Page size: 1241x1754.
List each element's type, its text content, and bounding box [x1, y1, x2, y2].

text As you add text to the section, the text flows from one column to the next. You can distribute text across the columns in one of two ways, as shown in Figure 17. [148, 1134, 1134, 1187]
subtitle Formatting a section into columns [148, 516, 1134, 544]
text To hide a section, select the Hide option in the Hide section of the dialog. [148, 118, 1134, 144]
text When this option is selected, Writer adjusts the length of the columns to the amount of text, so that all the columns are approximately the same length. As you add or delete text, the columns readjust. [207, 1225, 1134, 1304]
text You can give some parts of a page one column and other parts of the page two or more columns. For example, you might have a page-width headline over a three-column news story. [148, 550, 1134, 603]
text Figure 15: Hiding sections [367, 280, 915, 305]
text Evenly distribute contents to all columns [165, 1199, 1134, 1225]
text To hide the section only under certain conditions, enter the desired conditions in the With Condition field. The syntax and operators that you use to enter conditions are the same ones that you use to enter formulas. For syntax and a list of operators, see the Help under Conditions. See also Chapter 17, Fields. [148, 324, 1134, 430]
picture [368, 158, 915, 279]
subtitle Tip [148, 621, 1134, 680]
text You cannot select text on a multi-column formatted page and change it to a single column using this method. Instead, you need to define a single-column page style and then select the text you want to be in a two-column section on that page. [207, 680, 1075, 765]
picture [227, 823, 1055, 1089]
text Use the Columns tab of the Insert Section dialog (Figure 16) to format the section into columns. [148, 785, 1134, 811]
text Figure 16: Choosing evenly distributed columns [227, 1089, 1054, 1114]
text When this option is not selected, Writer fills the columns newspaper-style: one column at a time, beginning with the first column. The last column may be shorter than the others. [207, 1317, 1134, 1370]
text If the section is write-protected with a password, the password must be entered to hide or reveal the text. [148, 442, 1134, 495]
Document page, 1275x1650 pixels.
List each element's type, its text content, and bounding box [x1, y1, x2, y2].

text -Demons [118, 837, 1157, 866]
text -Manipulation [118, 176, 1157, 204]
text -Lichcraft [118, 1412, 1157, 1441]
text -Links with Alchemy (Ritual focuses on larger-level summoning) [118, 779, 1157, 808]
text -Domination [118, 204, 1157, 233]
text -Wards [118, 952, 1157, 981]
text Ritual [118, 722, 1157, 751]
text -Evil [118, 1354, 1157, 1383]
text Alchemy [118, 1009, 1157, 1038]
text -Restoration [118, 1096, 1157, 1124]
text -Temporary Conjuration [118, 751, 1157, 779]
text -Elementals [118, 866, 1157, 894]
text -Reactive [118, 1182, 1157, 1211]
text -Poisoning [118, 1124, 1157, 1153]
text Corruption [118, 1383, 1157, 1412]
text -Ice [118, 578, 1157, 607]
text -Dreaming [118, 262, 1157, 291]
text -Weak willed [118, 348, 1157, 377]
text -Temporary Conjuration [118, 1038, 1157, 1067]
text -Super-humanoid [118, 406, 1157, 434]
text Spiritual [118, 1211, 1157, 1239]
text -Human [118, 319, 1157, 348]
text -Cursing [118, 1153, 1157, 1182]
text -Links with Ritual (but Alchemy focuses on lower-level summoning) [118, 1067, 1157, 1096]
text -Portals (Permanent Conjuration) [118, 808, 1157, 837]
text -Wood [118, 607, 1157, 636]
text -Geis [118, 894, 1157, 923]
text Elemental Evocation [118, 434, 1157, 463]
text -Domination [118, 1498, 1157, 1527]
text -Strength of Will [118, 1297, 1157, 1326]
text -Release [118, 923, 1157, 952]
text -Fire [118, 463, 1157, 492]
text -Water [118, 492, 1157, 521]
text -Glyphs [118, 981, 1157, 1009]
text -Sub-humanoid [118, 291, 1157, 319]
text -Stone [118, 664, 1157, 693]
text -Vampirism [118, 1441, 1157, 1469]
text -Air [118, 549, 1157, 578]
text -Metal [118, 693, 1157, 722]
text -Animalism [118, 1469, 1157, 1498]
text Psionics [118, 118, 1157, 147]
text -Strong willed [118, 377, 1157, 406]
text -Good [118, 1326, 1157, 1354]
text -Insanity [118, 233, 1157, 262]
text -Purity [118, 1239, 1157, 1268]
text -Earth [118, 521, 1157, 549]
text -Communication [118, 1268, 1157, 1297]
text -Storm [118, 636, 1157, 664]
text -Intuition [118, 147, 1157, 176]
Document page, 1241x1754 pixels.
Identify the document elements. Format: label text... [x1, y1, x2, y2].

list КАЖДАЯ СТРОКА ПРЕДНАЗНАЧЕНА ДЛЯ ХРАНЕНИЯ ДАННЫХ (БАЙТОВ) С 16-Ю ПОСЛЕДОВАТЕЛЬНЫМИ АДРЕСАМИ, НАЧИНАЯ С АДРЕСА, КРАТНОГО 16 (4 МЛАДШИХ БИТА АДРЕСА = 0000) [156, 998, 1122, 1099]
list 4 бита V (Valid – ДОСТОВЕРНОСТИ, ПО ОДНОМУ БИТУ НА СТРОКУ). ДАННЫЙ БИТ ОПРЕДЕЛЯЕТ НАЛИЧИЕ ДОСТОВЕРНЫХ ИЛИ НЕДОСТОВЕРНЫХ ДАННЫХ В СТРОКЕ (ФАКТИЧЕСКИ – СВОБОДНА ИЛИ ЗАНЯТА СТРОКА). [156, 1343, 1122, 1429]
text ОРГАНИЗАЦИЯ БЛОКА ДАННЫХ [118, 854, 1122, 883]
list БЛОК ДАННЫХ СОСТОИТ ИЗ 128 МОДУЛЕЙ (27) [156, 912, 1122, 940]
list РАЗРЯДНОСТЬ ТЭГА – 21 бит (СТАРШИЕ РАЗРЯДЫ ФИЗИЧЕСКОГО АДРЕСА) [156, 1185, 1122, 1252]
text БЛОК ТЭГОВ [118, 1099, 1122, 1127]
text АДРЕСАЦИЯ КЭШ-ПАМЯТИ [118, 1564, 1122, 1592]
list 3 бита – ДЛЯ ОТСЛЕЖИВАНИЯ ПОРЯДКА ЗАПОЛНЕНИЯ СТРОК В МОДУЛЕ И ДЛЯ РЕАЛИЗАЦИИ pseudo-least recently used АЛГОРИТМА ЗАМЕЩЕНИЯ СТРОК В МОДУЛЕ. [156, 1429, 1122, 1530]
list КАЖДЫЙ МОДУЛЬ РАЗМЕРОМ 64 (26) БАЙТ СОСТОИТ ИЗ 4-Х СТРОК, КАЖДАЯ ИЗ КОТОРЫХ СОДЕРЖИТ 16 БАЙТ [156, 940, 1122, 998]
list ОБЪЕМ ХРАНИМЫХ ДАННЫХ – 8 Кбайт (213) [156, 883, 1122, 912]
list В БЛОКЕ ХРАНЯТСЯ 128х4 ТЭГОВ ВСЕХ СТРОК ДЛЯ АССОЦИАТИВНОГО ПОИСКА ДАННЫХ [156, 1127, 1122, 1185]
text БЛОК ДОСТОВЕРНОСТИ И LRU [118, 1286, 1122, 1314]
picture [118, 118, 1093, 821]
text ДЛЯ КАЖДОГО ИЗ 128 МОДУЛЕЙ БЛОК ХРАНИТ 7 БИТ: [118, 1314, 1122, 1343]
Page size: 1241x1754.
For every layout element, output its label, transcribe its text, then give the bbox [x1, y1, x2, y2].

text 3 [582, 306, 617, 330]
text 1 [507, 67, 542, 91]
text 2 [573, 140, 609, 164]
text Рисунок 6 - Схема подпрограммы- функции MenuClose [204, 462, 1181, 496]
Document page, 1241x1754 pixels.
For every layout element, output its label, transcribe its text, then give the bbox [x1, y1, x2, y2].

- _Goal_: Copy from the data, character for character, the lines starting with the one that contains "text As you" and going on through the one that contains "text To hide a".

- _Correct response_:
text As you add text to the section, the text flows from one column to the next. You can distribute text across the columns in one of two ways, as shown in Figure 17. [148, 1134, 1134, 1187]
subtitle Formatting a section into columns [148, 516, 1134, 544]
text To hide a section, select the Hide option in the Hide section of the dialog. [148, 118, 1134, 144]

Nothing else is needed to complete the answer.